Post-Quantum Cryptographic Audit Tool
Qsentinel scans live TLS/SSH endpoints and tells you, in concrete numbers, how long it would actually take to break them — once with classical computing, once with a quantum computer running Shor's or Grover's algorithm.
Most cryptographic audit tools tell you what algorithm a server uses (RSA-2048, AES-128, SHA-256...) and flag it as "weak" or "strong" based on static rules. That's useful, but it doesn't really answer the question that matters: weak against what, and for how long?
RSA-2048 is effectively unbreakable classically — the estimate is tens of trillions of years. The same key, attacked with a sufficiently large fault-tolerant quantum computer running Shor's algorithm, falls in a matter of hours. That gap — from "longer than the age of the universe" to "before lunch" — is the entire point of post-quantum cryptography, and it's very hard to internalize from a spec sheet.
Qsentinel exists to make that gap visible. It runs the real estimations (classical factorization complexity, Grover's quadratic speedup against symmetric ciphers, Shor's algorithm against RSA/ECC), benchmarks them, and produces a report that shows — side by side — what "secure" currently means and what it will stop meaning once quantum hardware catches up. The goal isn't to predict exactly when that happens; it's to show why migrating to post-quantum algorithms (Kyber, Dilithium, and the rest of the NIST PQC suite) isn't a theoretical precaution but a measurable, quantifiable necessity.
- Live TLS/SSH scanning of a target host (
sslyze,paramiko) — TLS versions, cipher suites, certificate key type and size. - Classical cracking time estimation for the detected algorithms (RSA factorization via GNFS complexity, ECC via Pollard's rho / BSGS).
- Quantum cracking time estimation by simulating the relevant algorithms with Qiskit — Shor's algorithm against RSA/ECC, Grover's algorithm against symmetric keys and hashes.
- Side-by-side comparison of classical vs. quantum attack time, with the resulting speedup factor.
- Post-quantum recommendations mapped to NIST PQC standards (e.g.
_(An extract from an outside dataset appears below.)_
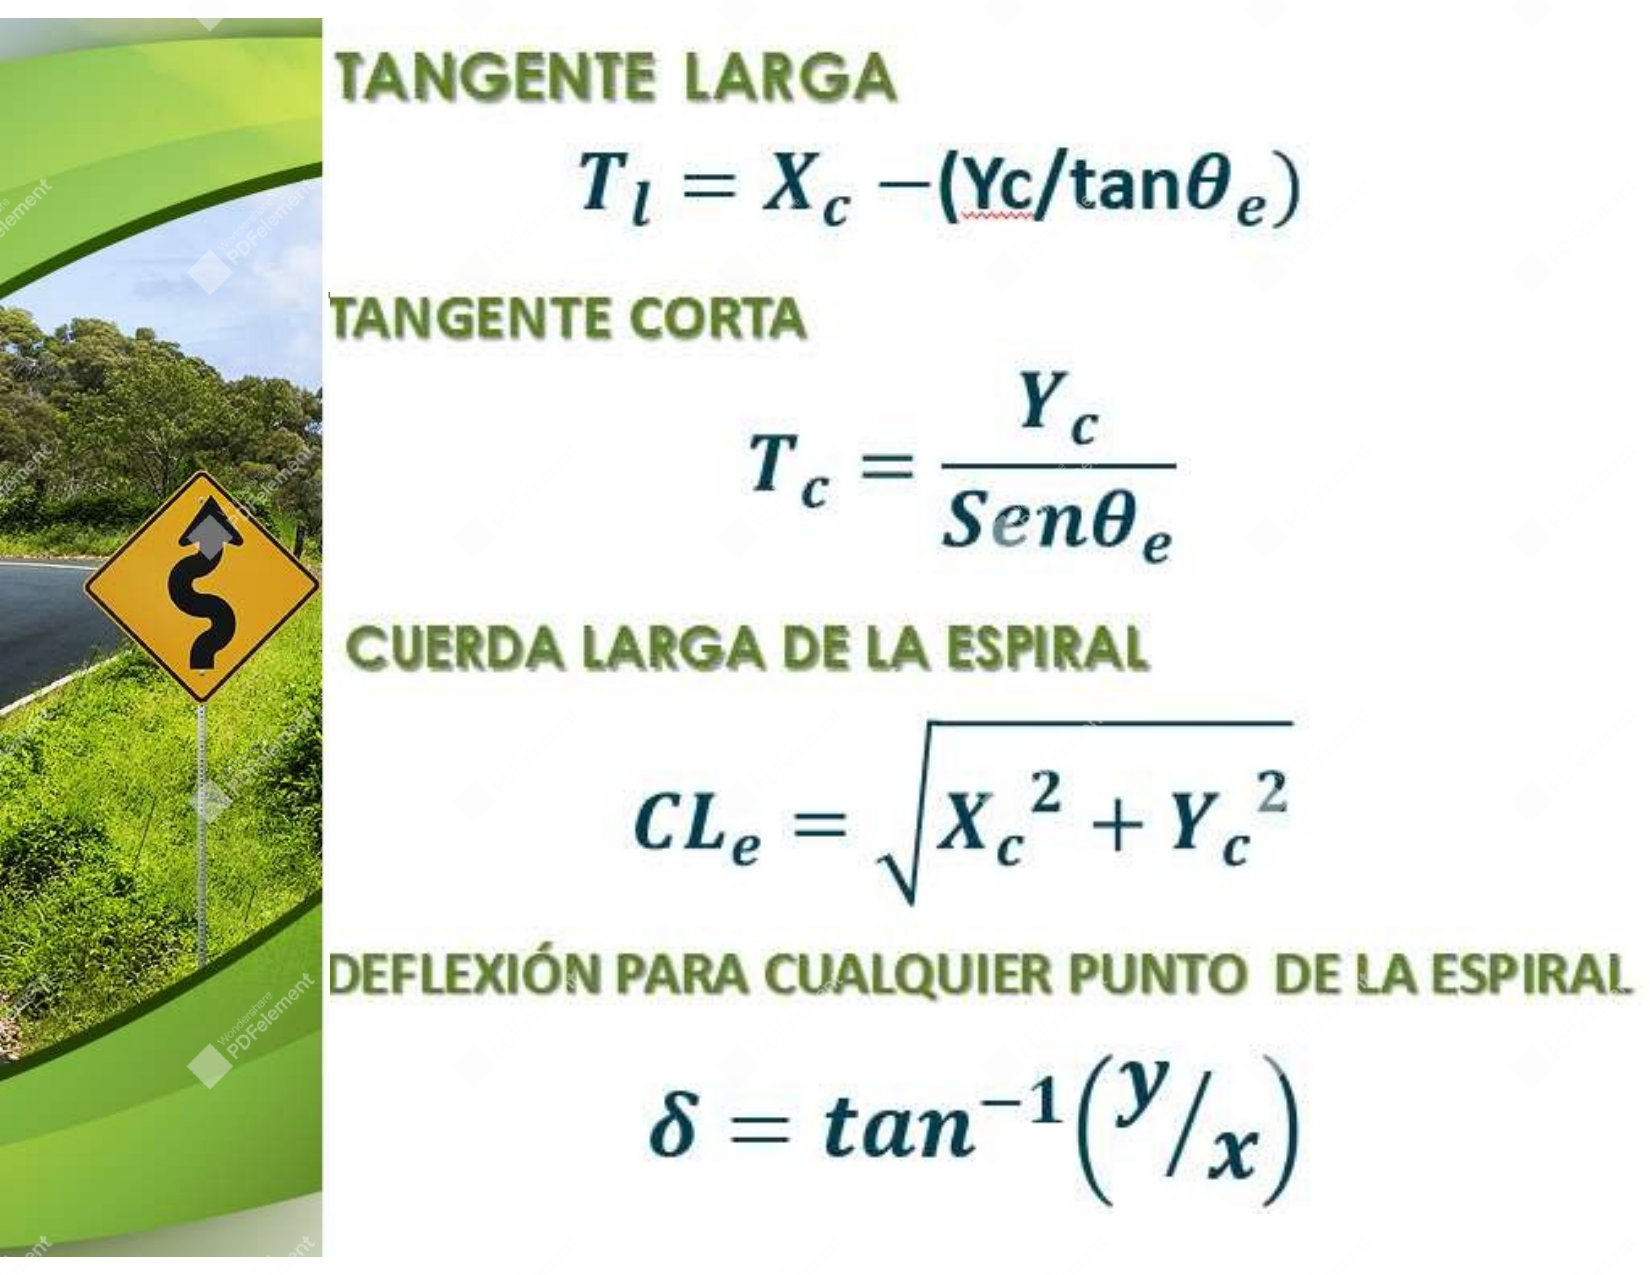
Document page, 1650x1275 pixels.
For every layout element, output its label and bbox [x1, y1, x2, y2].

Kyber for key exchange, Dilithium for signatures).
- Robustness score (0–100) summarizing the target's overall posture against both classical and quantum threats.
- Benchmark suite measuring the actual runtime of each estimation/simulation routine (BSGS, RSA factorization, Shor, Grover, Kyber, Dilithium).
- HTML report generation with all of the above, ready to share or archive.
It's strongly recommended to run Qsentinel inside a virtual environment, since it depends on qiskit, liboqs, sslyze, and paramiko.
Option A — using venv (standard library)
Linux / macOS
git clone https://github.com/n40y/Qsentinel.git
cd Qsentinel
python3 -m venv venv
source venv/bin/activate
pip install -r requirements.txtWindows (PowerShell)
git clone https://github.com/n40y/Qsentinel.git
cd Qsentinel
python -m venv venv
.\venv\Scripts\Activate.ps1
pip install -r requirements.txtWindows (cmd.exe)
git clone https://github.com/n40y/Qsentinel.git
cd Qsentinel
python -m venv venv
venv\Scripts\activate.bat
pip install -r requirements.txtTo leave the environment at any time: deactivate.
Option B — using uv (faster, recommended)
uv handles the virtual environment and dependency installation in one step, on Linux, macOS, and Windows alike.
git clone https://github.com/n40y/Qsentinel.git
cd Qsentinel
uv venvThen activate it the same way as a standard venv:
# Linux / macOS
source .venv/bin/activate
# Windows PowerShell
.venv\Scripts\Activate.ps1Install dependencies:
uv pip install -r requirements.txtOr, without activating the environment at all, run commands directly through uv:
uv run main.py -t google.com -p 443 -v --benchmarkIf you don't have uv installed yet:
# Linux / macOS
curl -LsSf https://astral.sh/uv/install.sh | sh
# Windows PowerShell
powershell -ExecutionPolicy ByPass -c "irm https://astral.sh/uv/install.ps1 | iex"python main.py -t <target> -p <port> -v --benchmark| Option | Description |
|---|---|
-t, --target |
Target host to scan (e.g. google.com) |
-p, --port |
Target port (default: 443) |
-v, --verbose |
Verbose output |
--benchmark |
Run and display the algorithm benchmark suite |
The scan produces a console summary and an HTML report (report.html) containing the TLS configuration, the classical/quantum comparison, the post-quantum recommendations, and the robustness score.
Python · sslyze · paramiko · Qiskit · liboqs
Qsentinel only performs passive TLS/SSH handshake analysis and offline cryptographic estimation — it does not attempt to break or interfere with any target's cryptography. Always make sure you are authorized to scan a given host before doing so.